In this project we anylize the data from the Students Dropout Repository where data were collected from a higher education institution, encompassing students from various undergraduate programs. The dataset includes academic history, demographic information, and socio-economic factors. Our goal is to predict whether a student will fail or succeed.

Exploratoty Data Analysis (EDA)

How does the distribution of enrollment ages vary across different outcomes?

admission histogram

We can see that the dropout rate among individuals aged 25 to 40 is higher than in other age groups within this range. This may suggest that as age increases, the likelihood of graduating decreases.

Are there any noticeable differences in the course taken, between students who dropout and those who successfully graduate?

course bar plot

We observe distinct trends across different courses. For instance, Informatics Engineering (9119) and Equinculture (9130) show a higher likelihood of student dropout, whereas Nursing (9500) and Social Service (9238) exhibit a greater probability of student graduation.

How do the distributions of admission grades differ between students who dropout, those who enroll, and those who graduate?

admission grade histogram

Although the distributions appear similar, the Dropout group shows a higher concentration at the minimum grade.

Are there any interesting patterns when plotting multiple demographic variables (e.g., gender, nationality, parental qualifications) against each other in relation to student outcomes?

gender barplot

As we can see the Male group has considerable more population in the dropout group.

mother occupation barplot

After filtering the most common occupations, it's notable that 'Student' (0) and 'Other situation' (90) have a larger representation among the dropped out group of students.

father occupation barplot

Once again, 'Student' (0) and 'Other situation' (90) show a higher presence in the dropout group.

How does it look the distribution of all curriculum credicts depending on the student cathegory?

units 1st semester histograms units 2nd semester histograms

As observed, the dropout group has a significant number of individuals with zero completed curricular units.

Modeling

We have implemented three machine learning models. The first, a Decision Tree Classifier, serves as our baseline model providing a simple and interpretable approach that helps us evaluate the performance of more advanced models. The second, Logistic Regression, is a more robust model, particularly effective for binary classification when the relationship between features and the outcome is approximately linear. Finally, the Random Forest Classifier offers a more sophisticated solution by combining multiple decision trees to improve accuracy and reduce overfitting.

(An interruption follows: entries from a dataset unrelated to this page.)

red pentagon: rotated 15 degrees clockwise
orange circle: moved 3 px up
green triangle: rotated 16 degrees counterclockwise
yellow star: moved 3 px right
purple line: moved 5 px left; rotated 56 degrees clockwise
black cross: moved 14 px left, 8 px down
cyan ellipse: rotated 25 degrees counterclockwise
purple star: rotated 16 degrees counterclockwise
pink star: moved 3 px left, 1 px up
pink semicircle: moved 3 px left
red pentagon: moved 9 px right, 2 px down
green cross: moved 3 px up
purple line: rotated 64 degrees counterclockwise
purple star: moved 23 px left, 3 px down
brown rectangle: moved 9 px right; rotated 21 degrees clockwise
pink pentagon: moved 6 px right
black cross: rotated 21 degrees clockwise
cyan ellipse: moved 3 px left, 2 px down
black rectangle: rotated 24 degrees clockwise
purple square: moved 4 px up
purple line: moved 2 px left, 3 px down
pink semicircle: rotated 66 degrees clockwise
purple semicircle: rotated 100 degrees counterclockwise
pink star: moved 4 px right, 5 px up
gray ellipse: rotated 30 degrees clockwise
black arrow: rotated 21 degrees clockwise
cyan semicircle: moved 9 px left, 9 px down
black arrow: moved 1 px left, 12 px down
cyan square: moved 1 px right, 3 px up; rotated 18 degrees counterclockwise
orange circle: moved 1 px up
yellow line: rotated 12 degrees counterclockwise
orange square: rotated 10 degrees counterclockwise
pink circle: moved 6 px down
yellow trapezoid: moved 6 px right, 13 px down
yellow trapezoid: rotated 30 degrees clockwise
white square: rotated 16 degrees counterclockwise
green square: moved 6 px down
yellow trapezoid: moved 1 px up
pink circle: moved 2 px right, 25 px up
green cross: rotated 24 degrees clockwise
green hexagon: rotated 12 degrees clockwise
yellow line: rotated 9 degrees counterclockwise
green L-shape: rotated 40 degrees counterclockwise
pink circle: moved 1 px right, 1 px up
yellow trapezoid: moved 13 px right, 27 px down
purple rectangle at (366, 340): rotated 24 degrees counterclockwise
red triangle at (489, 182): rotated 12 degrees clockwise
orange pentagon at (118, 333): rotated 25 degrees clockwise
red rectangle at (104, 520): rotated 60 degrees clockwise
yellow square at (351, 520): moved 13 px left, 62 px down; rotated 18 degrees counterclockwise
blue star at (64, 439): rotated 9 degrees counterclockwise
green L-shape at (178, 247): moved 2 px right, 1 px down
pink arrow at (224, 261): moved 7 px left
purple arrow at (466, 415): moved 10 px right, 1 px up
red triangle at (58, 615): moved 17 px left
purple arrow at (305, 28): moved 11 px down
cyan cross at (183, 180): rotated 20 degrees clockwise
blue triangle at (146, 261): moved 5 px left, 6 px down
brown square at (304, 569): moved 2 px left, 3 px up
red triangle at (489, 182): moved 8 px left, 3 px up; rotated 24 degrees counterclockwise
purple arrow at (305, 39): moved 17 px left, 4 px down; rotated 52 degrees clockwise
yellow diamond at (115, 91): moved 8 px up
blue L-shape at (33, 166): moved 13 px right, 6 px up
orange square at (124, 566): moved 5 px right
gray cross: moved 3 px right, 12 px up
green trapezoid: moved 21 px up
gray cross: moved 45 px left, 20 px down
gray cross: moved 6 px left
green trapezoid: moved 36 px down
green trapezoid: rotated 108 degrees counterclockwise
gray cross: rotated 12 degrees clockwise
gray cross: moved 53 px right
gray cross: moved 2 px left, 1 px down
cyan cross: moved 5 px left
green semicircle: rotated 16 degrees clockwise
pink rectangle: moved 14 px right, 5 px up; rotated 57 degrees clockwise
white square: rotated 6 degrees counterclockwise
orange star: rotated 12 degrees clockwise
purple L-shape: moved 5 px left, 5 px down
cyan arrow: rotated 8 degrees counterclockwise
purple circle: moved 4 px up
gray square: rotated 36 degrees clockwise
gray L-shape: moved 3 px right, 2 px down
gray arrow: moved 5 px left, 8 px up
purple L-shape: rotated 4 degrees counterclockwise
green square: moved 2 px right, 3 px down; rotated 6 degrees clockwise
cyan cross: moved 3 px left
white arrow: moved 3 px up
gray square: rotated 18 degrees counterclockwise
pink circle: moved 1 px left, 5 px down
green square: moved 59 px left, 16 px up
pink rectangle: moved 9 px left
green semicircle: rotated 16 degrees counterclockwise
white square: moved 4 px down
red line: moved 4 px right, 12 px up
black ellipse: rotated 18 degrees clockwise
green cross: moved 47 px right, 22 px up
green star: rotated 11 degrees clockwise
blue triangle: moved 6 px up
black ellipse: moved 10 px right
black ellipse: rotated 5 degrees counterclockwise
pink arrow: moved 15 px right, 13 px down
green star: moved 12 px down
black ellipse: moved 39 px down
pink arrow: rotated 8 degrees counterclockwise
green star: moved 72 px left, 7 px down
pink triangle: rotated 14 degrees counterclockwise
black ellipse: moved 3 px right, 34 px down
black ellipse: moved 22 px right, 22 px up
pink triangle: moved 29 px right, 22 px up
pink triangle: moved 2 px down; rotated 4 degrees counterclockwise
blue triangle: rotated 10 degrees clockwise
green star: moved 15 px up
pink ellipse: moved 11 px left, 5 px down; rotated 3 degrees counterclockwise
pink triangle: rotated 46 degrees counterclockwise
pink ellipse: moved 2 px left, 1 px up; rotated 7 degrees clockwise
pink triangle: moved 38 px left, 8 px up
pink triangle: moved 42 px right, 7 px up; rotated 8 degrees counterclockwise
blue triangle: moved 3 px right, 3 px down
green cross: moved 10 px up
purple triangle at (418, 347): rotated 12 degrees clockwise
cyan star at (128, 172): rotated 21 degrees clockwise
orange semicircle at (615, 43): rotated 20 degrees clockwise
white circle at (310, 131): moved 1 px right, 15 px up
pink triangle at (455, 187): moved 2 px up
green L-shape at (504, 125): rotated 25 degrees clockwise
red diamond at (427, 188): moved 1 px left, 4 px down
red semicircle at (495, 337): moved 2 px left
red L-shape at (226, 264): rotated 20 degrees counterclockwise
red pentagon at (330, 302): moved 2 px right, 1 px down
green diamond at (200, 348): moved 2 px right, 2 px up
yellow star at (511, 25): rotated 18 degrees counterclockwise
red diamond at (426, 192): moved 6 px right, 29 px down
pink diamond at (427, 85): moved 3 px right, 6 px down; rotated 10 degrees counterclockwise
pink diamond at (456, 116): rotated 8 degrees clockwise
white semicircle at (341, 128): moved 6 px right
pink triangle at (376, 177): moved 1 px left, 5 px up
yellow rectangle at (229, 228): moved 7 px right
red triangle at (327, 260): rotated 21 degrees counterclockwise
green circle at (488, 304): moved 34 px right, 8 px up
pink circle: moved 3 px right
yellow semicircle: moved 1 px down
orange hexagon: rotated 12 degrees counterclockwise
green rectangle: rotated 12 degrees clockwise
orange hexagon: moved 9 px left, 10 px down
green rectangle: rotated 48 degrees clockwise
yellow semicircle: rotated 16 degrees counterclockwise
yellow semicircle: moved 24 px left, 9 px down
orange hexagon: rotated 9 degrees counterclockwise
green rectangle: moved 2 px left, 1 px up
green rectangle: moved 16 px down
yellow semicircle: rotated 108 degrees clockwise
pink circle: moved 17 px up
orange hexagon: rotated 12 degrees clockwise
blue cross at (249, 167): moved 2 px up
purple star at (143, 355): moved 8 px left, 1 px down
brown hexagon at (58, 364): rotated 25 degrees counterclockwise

What we see bellow are the confusion matrices for the three respective models.

decision tree

Global Accuracy of the model: 0.68

logistic regression

Global Accuracy of the model: 0.75

random forest

Global Accuracy of the model: 0.77

Overall, the Random Forest Classifier delivers better performance compared to the other models. However, as seen in all confusion matrices, there is a significant imbalance in the "Graduate" and "Enrolled" groups. In other words, while the models perform well when predicting dropouts, their accuracy goes down when predicting the other categories. This discrepancy is likely due to the data imbalance itself, which skews the models' predictions.

Despite this imbalance, we have developed a reliable model to analyze student situations. This is valuable for institutions, as it enables them to take proactive measures when addressing the risk of student dropouts.

Thanks for reading! 🧑‍💻💕